Below are records. Return each one exactly as written.

***

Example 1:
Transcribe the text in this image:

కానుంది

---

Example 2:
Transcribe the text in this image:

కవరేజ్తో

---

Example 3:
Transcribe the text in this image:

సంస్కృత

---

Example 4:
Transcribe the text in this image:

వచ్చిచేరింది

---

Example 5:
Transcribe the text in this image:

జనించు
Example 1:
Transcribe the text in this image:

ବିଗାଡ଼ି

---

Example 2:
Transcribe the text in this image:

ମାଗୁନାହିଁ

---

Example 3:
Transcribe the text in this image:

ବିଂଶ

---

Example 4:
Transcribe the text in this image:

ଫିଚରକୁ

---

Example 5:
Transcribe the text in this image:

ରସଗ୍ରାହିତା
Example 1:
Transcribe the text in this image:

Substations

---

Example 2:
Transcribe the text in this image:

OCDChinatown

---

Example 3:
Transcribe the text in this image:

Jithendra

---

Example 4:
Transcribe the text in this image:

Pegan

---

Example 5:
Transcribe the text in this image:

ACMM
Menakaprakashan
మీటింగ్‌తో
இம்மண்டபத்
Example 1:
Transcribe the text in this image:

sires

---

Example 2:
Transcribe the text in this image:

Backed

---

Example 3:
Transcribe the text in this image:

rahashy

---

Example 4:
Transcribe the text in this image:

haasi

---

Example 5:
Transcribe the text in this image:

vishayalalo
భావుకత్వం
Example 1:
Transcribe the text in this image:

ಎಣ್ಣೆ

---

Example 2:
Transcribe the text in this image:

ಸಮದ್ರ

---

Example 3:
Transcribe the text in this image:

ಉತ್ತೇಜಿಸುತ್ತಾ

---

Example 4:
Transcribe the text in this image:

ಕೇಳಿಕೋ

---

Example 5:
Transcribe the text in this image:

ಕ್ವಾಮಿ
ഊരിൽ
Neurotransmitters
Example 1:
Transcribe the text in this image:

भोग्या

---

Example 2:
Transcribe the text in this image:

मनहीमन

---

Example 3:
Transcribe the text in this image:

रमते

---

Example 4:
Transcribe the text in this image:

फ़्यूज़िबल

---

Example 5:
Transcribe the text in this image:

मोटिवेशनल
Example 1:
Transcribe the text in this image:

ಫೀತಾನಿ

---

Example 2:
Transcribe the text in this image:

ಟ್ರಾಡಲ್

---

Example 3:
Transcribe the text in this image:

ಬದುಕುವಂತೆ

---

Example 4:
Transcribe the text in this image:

***

Task result.
Example 1:
Transcribe the text in this image:

కానుంది

---

Example 2:
Transcribe the text in this image:

కవరేజ్తో

---

Example 3:
Transcribe the text in this image:

సంస్కృత

---

Example 4:
Transcribe the text in this image:

వచ్చిచేరింది

---

Example 5:
Transcribe the text in this image:

జనించు
Example 1:
Transcribe the text in this image:

ବିଗାଡ଼ି

---

Example 2:
Transcribe the text in this image:

ମାଗୁନାହିଁ

---

Example 3:
Transcribe the text in this image:

ବିଂଶ

---

Example 4:
Transcribe the text in this image:

ଫିଚରକୁ

---

Example 5:
Transcribe the text in this image:

ରସଗ୍ରାହିତା
Example 1:
Transcribe the text in this image:

Substations

---

Example 2:
Transcribe the text in this image:

OCDChinatown

---

Example 3:
Transcribe the text in this image:

Jithendra

---

Example 4:
Transcribe the text in this image:

Pegan

---

Example 5:
Transcribe the text in this image:

ACMM
Menakaprakashan
మీటింగ్‌తో
இம்மண்டபத்
Example 1:
Transcribe the text in this image:

sires

---

Example 2:
Transcribe the text in this image:

Backed

---

Example 3:
Transcribe the text in this image:

rahashy

---

Example 4:
Transcribe the text in this image:

haasi

---

Example 5:
Transcribe the text in this image:

vishayalalo
భావుకత్వం
Example 1:
Transcribe the text in this image:

ಎಣ್ಣೆ

---

Example 2:
Transcribe the text in this image:

ಸಮದ್ರ

---

Example 3:
Transcribe the text in this image:

ಉತ್ತೇಜಿಸುತ್ತಾ

---

Example 4:
Transcribe the text in this image:

ಕೇಳಿಕೋ

---

Example 5:
Transcribe the text in this image:

ಕ್ವಾಮಿ
ഊരിൽ
Neurotransmitters
Example 1:
Transcribe the text in this image:

भोग्या

---

Example 2:
Transcribe the text in this image:

मनहीमन

---

Example 3:
Transcribe the text in this image:

रमते

---

Example 4:
Transcribe the text in this image:

फ़्यूज़िबल

---

Example 5:
Transcribe the text in this image:

मोटिवेशनल
Example 1:
Transcribe the text in this image:

ಫೀತಾನಿ

---

Example 2:
Transcribe the text in this image:

ಟ್ರಾಡಲ್

---

Example 3:
Transcribe the text in this image:

ಬದುಕುವಂತೆ

---

Example 4:
Transcribe the text in this image:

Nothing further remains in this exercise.